Ils cessèrent de parler. La voiture traversa la ville, où l’humidité et la brume crépusculaire montaient ensemble du sol noir, et s’arrêta devant une façade grise, sur une place morne bordée d’anciennes maisons, avec, à son centre, une statue de Jean-Paul dressée au-dessus de jardinets dont les fleurs avaient un air de mélancolie.

Maud et Jacqueline descendirent.

— Ah ! parbleu, voilà ! s’écria André en laissant aller la main que madame Simpson avait appuyée sur la sienne en sautant à terre.

— Qu’arrive-t-il ? demanda Jacqueline s’arrêtant au moment de franchir le porche.

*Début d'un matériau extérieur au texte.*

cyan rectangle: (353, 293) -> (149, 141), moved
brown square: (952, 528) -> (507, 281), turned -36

— Je sais ! J’ai retrouvé… Eh bien, elle est forte, par exemple ! — Oui, oui, parfaitement ! Hansen ! C’est le nom d’un anarchiste. Vous ne vous souvenez pas ? Barrois nous en parlé au moment du procès deHenry. Voyons, vous savez bien, il vous avait assez énervée avec toute cette histoire… Cet Hansen était l’ami intime d’Henry, une manière d’illuminé. Barrois disait de lui un tas de choses, que j’ai oubliées. Je ne sais plus pourquoi on ne l’avait pas arrêté, lui aussi. Et, après — au moment de l’assassinat de l’impératrice d’Autriche, – on a inquiété quelqu’un qui s’appelait comme ça ; il me semble bien, du moins.

– Ah ! dit Jacqueline.

Elle restait immobile au seuil de la maison, ne songeant plus à entrer. Elle regardait devant elle la place morne, les anciennes maisons, les fleurs mélancoliques et la statue de bronze luisante encore sous le jour défaillant. M. des Moustiers suivit la direction de son regard.

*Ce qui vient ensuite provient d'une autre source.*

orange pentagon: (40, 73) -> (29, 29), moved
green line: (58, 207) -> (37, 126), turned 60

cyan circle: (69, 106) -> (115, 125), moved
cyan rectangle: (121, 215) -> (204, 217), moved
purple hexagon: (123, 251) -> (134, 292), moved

– Ça a un charme pénétrant, les petites villes allemandes, à cette heure de fantômes et de souvenirs, dit-il comme s’il eût voulu commenter la rêverie singulière des yeux de Jacqueline.

– Oui, répondit-elle.

Ils entrèrent ensemble. André revint à son idée.

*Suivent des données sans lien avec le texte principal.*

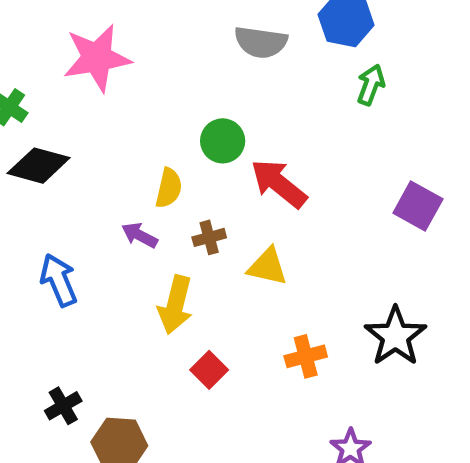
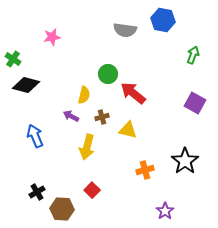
pink star: (97, 58) -> (52, 37), size x0.6
green arrow: (371, 85) -> (193, 55), moved
red square: (209, 370) -> (92, 190), moved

– Je suis certain du nom, c’est bien le même qu’avait l’ami d’Henry ; par exemple, s’appelait-il Erik ? Ça, je ne sais pas… Oh ! probablement, ce n’est pas lui, ce serait trop absurde ! Au reste, l’autre, l’anarchiste, devait avoir un nom de guerre ! Tout de même, si c’était lui !… Vous voyez-vous ayant invité à dîner un type qui tue les rois et met des bombes chez les banquiers juifs ? Ça vous ressemblerait bien ! Il a l’air assez tranquille ; espérons que ce n’est pas lui… Ne faites pas une figure consternée, Jacquelinette, tout cela n’a aucune importance. En admettant même que la belle Léonora choisisse ses amis dans l’anarchie, comme nous n’aurons guère de chances pour jamais revoir ce personnage, il n’en sera rien de plus.

Jacqueline fit un mouvement de tête qui signifiait peut-être qu’en effet tout cela n’avait pas d’importance et, sans répondre, passa dans sa chambre.